- Action item -
Return each line exactly as written. Begin with the first line of the entries and end with the line that has "únete a nuestras".

=======

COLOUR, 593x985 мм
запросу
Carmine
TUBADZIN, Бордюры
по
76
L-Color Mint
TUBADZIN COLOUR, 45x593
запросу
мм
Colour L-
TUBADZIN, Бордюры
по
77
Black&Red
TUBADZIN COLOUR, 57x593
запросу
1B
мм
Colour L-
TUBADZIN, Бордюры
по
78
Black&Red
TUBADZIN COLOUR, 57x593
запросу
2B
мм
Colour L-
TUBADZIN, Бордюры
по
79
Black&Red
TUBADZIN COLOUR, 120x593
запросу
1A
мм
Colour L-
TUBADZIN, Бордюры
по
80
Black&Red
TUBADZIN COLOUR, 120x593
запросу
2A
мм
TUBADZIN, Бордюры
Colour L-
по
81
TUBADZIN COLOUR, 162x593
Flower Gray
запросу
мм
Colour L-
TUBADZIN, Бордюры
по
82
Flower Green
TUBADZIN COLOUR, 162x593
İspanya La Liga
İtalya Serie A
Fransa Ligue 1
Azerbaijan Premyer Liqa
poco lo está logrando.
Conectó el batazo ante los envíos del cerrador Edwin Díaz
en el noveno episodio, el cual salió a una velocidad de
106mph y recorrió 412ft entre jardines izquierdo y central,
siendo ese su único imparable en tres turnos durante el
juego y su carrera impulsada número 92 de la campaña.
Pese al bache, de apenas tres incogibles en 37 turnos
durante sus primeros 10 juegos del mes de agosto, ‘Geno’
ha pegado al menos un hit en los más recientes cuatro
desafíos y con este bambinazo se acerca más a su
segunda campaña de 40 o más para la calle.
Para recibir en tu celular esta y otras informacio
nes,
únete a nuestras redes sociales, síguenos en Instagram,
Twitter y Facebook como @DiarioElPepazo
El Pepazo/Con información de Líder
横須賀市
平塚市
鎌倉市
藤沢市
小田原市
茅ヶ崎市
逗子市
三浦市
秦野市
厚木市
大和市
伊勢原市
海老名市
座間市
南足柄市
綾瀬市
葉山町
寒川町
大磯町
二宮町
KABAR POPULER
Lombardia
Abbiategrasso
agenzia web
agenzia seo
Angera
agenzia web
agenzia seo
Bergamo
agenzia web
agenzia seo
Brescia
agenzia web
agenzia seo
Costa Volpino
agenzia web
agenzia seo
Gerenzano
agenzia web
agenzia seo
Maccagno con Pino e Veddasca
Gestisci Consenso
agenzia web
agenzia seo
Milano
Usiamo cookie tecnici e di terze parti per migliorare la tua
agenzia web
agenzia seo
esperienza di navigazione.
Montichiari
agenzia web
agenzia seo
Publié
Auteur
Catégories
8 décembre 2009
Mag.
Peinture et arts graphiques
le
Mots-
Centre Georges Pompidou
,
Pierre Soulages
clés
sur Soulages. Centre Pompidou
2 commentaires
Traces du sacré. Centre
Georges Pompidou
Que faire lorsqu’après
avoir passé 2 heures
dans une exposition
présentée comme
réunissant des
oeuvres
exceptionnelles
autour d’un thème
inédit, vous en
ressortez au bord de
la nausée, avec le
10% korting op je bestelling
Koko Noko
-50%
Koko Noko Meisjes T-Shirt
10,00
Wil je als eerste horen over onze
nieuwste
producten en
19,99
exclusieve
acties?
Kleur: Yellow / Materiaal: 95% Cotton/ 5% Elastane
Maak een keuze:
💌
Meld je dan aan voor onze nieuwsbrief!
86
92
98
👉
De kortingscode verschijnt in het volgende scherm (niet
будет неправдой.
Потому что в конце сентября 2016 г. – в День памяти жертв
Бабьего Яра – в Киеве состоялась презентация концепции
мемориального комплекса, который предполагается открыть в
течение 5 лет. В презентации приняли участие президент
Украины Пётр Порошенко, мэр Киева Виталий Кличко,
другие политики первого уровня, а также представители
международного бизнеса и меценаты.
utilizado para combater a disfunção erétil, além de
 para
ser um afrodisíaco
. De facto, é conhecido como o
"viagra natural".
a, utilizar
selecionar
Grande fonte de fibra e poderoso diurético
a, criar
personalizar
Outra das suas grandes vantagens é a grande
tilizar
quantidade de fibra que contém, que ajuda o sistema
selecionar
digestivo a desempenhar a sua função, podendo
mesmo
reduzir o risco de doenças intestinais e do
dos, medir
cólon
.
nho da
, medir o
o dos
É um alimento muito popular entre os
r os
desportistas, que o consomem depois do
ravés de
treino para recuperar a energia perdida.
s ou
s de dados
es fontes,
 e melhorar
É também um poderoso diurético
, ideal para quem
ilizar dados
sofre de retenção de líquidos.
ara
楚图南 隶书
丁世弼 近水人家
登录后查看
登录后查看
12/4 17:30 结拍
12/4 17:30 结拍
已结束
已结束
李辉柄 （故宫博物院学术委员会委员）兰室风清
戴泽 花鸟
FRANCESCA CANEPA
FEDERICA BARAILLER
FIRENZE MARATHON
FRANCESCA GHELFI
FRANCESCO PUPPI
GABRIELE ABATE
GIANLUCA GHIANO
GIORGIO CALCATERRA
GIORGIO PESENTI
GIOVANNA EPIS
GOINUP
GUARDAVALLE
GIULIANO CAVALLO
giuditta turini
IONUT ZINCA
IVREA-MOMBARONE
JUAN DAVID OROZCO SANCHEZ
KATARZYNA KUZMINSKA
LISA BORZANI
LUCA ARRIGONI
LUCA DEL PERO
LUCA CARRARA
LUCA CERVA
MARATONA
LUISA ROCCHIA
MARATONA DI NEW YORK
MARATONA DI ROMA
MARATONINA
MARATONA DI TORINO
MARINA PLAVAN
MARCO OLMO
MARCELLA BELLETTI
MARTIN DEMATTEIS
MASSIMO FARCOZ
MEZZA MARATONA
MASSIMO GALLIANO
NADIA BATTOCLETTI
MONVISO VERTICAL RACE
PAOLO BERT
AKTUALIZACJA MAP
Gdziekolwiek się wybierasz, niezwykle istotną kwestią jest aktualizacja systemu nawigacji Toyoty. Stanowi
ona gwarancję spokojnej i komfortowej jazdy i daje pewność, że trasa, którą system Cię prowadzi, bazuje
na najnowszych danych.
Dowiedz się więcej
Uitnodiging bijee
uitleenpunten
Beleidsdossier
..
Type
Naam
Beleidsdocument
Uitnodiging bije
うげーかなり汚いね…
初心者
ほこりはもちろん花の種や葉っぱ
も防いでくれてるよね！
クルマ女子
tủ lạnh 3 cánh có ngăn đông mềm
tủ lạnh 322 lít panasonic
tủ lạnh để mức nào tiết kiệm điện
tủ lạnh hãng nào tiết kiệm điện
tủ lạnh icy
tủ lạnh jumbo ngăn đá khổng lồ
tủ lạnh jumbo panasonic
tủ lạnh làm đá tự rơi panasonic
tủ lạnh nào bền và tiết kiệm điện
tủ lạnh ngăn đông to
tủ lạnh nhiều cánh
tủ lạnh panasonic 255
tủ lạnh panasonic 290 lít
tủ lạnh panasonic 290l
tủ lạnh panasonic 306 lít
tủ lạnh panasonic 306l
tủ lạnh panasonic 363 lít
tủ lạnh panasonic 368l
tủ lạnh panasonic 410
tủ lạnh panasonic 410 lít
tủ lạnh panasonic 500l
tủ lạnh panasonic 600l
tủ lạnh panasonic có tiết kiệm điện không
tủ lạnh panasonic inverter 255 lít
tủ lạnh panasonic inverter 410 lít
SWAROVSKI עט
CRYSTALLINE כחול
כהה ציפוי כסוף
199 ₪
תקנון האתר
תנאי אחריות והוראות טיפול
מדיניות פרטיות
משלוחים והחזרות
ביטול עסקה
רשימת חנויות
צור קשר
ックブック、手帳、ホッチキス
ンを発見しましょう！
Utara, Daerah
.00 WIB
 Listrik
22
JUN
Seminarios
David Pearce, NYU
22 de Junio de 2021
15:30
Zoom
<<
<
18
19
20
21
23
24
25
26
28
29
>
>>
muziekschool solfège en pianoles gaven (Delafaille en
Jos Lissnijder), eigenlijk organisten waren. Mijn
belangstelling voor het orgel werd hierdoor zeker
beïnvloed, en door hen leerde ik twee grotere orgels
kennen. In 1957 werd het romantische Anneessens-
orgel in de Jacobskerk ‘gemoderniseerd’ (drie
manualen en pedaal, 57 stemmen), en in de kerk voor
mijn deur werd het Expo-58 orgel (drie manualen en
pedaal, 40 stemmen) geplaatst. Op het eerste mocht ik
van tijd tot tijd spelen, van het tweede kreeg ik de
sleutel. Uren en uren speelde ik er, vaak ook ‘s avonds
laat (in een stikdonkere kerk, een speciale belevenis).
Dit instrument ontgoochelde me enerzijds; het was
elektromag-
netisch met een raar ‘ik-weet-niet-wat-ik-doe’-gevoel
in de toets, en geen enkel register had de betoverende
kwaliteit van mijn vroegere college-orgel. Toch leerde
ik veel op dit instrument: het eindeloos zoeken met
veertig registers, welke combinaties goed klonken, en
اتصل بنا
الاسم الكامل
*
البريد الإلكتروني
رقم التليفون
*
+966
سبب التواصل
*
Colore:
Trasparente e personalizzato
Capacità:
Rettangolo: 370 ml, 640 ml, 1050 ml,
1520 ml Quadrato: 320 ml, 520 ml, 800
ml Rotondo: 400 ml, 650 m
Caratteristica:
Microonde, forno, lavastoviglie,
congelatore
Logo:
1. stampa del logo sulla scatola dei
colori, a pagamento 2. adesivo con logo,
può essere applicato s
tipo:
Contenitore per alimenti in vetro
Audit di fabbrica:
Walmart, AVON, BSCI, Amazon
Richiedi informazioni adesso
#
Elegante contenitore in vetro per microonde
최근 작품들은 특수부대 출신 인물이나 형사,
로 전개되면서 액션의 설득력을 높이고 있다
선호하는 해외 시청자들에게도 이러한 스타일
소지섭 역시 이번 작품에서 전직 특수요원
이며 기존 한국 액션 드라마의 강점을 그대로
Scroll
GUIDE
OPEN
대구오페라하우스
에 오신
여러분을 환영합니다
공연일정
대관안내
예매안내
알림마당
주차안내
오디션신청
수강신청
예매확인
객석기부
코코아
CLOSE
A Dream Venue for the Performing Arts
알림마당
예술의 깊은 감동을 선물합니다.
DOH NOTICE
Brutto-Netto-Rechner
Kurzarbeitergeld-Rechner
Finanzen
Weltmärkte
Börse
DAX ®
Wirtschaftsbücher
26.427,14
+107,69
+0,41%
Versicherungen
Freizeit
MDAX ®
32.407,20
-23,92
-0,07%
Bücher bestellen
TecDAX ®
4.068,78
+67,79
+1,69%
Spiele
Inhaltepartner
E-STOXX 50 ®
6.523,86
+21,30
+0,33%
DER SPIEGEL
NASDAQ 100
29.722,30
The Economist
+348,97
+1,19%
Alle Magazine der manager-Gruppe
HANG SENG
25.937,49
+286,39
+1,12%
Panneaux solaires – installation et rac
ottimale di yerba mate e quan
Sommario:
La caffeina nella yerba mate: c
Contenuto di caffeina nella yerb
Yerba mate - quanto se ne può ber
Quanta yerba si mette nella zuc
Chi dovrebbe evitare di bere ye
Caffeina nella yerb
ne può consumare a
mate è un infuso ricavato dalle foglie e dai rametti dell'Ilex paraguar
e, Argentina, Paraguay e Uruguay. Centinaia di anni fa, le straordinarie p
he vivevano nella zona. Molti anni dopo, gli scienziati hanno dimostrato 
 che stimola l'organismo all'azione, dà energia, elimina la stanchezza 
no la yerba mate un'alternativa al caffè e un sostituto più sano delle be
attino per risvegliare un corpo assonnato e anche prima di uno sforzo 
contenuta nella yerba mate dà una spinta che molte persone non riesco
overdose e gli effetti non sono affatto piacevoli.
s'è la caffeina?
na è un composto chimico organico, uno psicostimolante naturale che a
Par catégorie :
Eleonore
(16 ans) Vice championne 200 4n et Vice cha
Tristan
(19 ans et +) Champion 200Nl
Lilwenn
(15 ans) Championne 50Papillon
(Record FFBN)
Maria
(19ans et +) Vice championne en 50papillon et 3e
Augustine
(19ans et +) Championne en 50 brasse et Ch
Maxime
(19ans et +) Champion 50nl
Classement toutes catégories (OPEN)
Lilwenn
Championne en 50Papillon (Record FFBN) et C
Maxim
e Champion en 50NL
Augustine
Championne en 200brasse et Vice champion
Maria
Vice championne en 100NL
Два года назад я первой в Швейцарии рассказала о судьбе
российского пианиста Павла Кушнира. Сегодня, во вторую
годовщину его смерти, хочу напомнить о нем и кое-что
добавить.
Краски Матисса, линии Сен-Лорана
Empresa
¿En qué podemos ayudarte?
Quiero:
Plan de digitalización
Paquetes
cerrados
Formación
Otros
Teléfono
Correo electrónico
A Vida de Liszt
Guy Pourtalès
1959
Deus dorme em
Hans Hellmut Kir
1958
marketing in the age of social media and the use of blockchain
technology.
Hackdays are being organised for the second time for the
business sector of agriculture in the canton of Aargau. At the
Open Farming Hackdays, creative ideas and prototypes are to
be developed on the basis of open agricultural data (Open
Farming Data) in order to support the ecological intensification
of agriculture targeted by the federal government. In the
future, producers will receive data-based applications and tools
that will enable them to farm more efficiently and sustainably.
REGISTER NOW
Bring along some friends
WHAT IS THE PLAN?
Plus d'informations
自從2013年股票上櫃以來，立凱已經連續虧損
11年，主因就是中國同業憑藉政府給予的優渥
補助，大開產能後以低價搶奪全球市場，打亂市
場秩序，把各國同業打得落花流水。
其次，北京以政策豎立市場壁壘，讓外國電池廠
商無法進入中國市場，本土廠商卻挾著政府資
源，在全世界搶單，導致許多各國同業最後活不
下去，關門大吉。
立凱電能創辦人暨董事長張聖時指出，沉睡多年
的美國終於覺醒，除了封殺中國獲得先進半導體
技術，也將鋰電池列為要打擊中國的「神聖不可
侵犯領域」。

=======

- Response box -
COLOUR, 593x985 мм
запросу
Carmine
TUBADZIN, Бордюры
по
76
L-Color Mint
TUBADZIN COLOUR, 45x593
запросу
мм
Colour L-
TUBADZIN, Бордюры
по
77
Black&Red
TUBADZIN COLOUR, 57x593
запросу
1B
мм
Colour L-
TUBADZIN, Бордюры
по
78
Black&Red
TUBADZIN COLOUR, 57x593
запросу
2B
мм
Colour L-
TUBADZIN, Бордюры
по
79
Black&Red
TUBADZIN COLOUR, 120x593
запросу
1A
мм
Colour L-
TUBADZIN, Бордюры
по
80
Black&Red
TUBADZIN COLOUR, 120x593
запросу
2A
мм
TUBADZIN, Бордюры
Colour L-
по
81
TUBADZIN COLOUR, 162x593
Flower Gray
запросу
мм
Colour L-
TUBADZIN, Бордюры
по
82
Flower Green
TUBADZIN COLOUR, 162x593
İspanya La Liga
İtalya Serie A
Fransa Ligue 1
Azerbaijan Premyer Liqa
poco lo está logrando.
Conectó el batazo ante los envíos del cerrador Edwin Díaz
en el noveno episodio, el cual salió a una velocidad de
106mph y recorrió 412ft entre jardines izquierdo y central,
siendo ese su único imparable en tres turnos durante el
juego y su carrera impulsada número 92 de la campaña.
Pese al bache, de apenas tres incogibles en 37 turnos
durante sus primeros 10 juegos del mes de agosto, ‘Geno’
ha pegado al menos un hit en los más recientes cuatro
desafíos y con este bambinazo se acerca más a su
segunda campaña de 40 o más para la calle.
Para recibir en tu celular esta y otras informacio
nes,
únete a nuestras redes sociales, síguenos en Instagram,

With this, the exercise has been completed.